%%
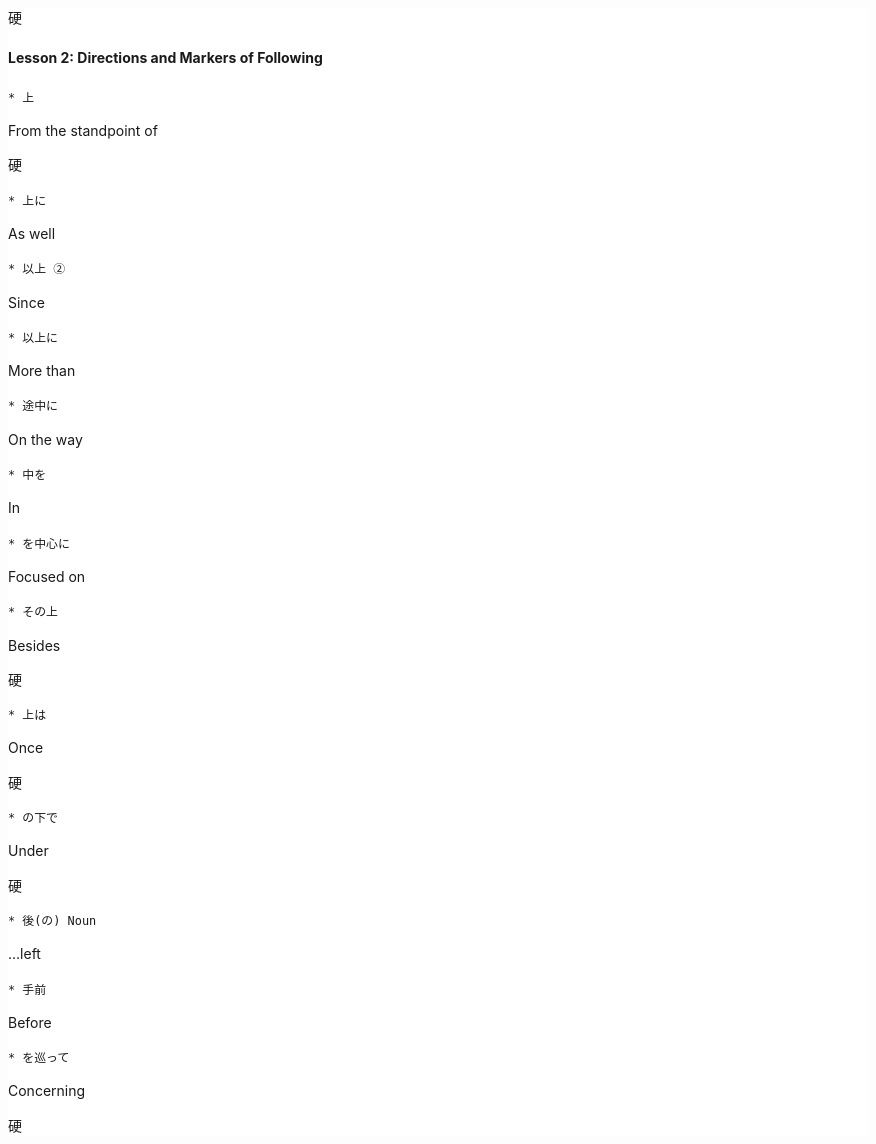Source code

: 硬

#### Lesson 2: Directions and Markers of Following

    * 上

From the standpoint of

硬

    * 上に

As well

    * 以上 ②

Since

    * 以上に

More than

    * 途中に

On the way

    * 中を

In

    * を中心に

Focused on

    * その上

Besides

硬

    * 上は

Once

硬

    * の下で

Under

硬

    * 後(の) Noun

…left

    * 手前

Before

    * を巡って

Concerning

硬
%%
**WHAT IS BEING ASKED**
Copy out the listing line for line, with no changes, and leave the picture out of your copy.

**SOLUTION FOR THIS TASK**
Source code

: 硬

#### Lesson 2: Directions and Markers of Following

    * 上

From the standpoint of

硬

    * 上に

As well

    * 以上 ②

Since

    * 以上に

More than

    * 途中に

On the way

    * 中を

In

    * を中心に

Focused on

    * その上

Besides

硬

    * 上は

Once

硬

    * の下で

Under

硬

    * 後(の) Noun

…left

    * 手前

Before

    * を巡って

Concerning

硬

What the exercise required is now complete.